Please put the lines from the start through the line holding "At which category", inclusive, into a Markdown table with the columns No. and Line, numbering each row under No. and leaving out blank lines.

-------------------------

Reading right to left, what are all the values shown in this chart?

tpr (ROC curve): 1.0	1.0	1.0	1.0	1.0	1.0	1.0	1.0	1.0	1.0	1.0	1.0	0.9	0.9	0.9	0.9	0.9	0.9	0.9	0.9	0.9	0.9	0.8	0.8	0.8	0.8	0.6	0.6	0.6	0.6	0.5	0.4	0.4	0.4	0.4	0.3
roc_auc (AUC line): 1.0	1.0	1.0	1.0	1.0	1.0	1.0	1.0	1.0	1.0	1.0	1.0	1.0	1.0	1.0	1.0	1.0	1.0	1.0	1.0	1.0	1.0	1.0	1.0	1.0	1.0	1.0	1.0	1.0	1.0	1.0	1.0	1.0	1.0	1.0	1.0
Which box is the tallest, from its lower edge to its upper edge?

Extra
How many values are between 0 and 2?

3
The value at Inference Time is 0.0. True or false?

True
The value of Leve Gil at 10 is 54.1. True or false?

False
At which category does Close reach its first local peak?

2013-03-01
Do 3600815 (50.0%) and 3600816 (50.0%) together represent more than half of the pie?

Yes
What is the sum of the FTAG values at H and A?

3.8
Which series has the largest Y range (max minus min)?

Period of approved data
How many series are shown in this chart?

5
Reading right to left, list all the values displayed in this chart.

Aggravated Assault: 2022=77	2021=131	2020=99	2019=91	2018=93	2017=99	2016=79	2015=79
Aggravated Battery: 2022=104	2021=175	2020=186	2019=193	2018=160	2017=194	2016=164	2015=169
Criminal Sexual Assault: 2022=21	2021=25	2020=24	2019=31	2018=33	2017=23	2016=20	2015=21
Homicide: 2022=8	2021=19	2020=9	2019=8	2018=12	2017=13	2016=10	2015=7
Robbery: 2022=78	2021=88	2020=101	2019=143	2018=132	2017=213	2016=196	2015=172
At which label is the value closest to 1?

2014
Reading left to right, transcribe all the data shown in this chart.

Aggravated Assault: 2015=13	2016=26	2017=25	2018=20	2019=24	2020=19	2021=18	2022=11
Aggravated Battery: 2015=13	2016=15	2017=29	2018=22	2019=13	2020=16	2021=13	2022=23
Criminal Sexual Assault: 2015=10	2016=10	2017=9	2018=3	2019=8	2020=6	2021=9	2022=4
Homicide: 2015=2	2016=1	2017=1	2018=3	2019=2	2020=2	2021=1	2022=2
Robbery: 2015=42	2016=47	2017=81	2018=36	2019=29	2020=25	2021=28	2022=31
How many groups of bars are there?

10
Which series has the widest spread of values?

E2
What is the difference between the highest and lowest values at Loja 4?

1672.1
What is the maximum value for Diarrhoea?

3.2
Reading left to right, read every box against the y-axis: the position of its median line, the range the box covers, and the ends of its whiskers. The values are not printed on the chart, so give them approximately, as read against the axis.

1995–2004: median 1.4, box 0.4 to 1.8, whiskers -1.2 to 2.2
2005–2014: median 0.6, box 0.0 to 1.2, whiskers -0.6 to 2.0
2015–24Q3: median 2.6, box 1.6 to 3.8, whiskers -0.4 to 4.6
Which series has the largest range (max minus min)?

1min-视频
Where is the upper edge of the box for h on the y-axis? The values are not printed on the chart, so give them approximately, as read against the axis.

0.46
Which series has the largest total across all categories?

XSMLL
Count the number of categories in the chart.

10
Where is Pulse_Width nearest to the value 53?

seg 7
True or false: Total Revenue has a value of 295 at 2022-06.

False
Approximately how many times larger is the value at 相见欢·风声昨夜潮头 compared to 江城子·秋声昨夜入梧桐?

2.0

-------------------------

**EXERCISE RESULT:**
| No. | Line |
|---|---|
| 1 | Reading right to left, what are all the values shown in this chart? |
| 2 | tpr (ROC curve): 1.0	1.0	1.0	1.0	1.0	1.0	1.0	1.0	1.0	1.0	1.0	1.0	0.9	0.9	0.9	0.9	0.9	0.9	0.9	0.9	0.9	0.9	0.8	0.8	0.8	0.8	0.6	0.6	0.6	0.6	0.5	0.4	0.4	0.4	0.4	0.3 |
| 3 | roc_auc (AUC line): 1.0	1.0	1.0	1.0	1.0	1.0	1.0	1.0	1.0	1.0	1.0	1.0	1.0	1.0	1.0	1.0	1.0	1.0	1.0	1.0	1.0	1.0	1.0	1.0	1.0	1.0	1.0	1.0	1.0	1.0	1.0	1.0	1.0	1.0	1.0	1.0 |
| 4 | Which box is the tallest, from its lower edge to its upper edge? |
| 5 | Extra |
| 6 | How many values are between 0 and 2? |
| 7 | 3 |
| 8 | The value at Inference Time is 0.0. True or false? |
| 9 | True |
| 10 | The value of Leve Gil at 10 is 54.1. True or false? |
| 11 | False |
| 12 | At which category does Close reach its first local peak? |